===== Material for the task
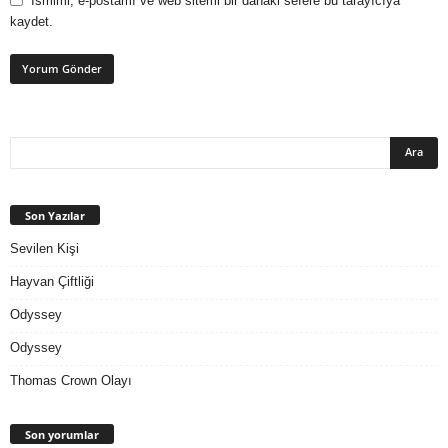
Ismimi, e-postamı ve web sitemi bir dahaki sefere bu tarayıcıya
kaydet.
Son Yazılar
Sevilen Kişi
Hayvan Çiftliği
Odyssey
Odyssey
Thomas Crown Olayı
Son yorumlar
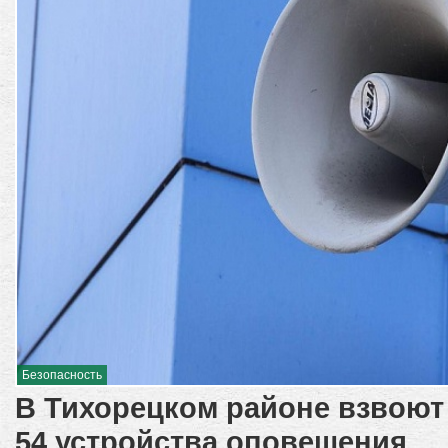
Безопасность
В Тихорецком районе взвоют
54 устройства оповещения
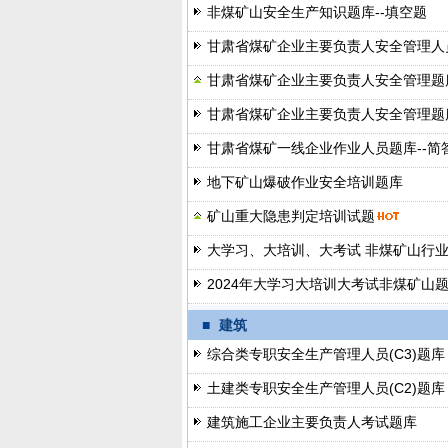
非煤矿山安全生产知识题库--填空题
甘肃省煤矿企业主要负责人安全管理人
甘肃省煤矿企业主要负责人安全管理题库
甘肃省煤矿企业主要负责人安全管理题
甘肃省煤矿一线企业作业人员题库--简
地下矿山爆破作业安全培训题库
矿山重大隐患判定培训试题
大学习、大培训、大考试 非煤矿山行
2024年大学习大培训大考试非煤矿山
■
建筑
综合类专职安全生产管理人员(C3)题库
土建类专职安全生产管理人员(C2)题库
建筑施工企业主要负责人考试题库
==========
▶ Problem details
Your copy of the data above should match it exactly, apart from the images.

▶ Reply
Ismimi, e-postamı ve web sitemi bir dahaki sefere bu tarayıcıya
kaydet.
Son Yazılar
Sevilen Kişi
Hayvan Çiftliği
Odyssey
Odyssey
Thomas Crown Olayı
Son yorumlar
Безопасность
В Тихорецком районе взвоют
54 устройства оповещения
非煤矿山安全生产知识题库--填空题
甘肃省煤矿企业主要负责人安全管理人
甘肃省煤矿企业主要负责人安全管理题库
甘肃省煤矿企业主要负责人安全管理题
甘肃省煤矿一线企业作业人员题库--简
地下矿山爆破作业安全培训题库
矿山重大隐患判定培训试题
大学习、大培训、大考试 非煤矿山行
2024年大学习大培训大考试非煤矿山
■
建筑
综合类专职安全生产管理人员(C3)题库
土建类专职安全生产管理人员(C2)题库
建筑施工企业主要负责人考试题库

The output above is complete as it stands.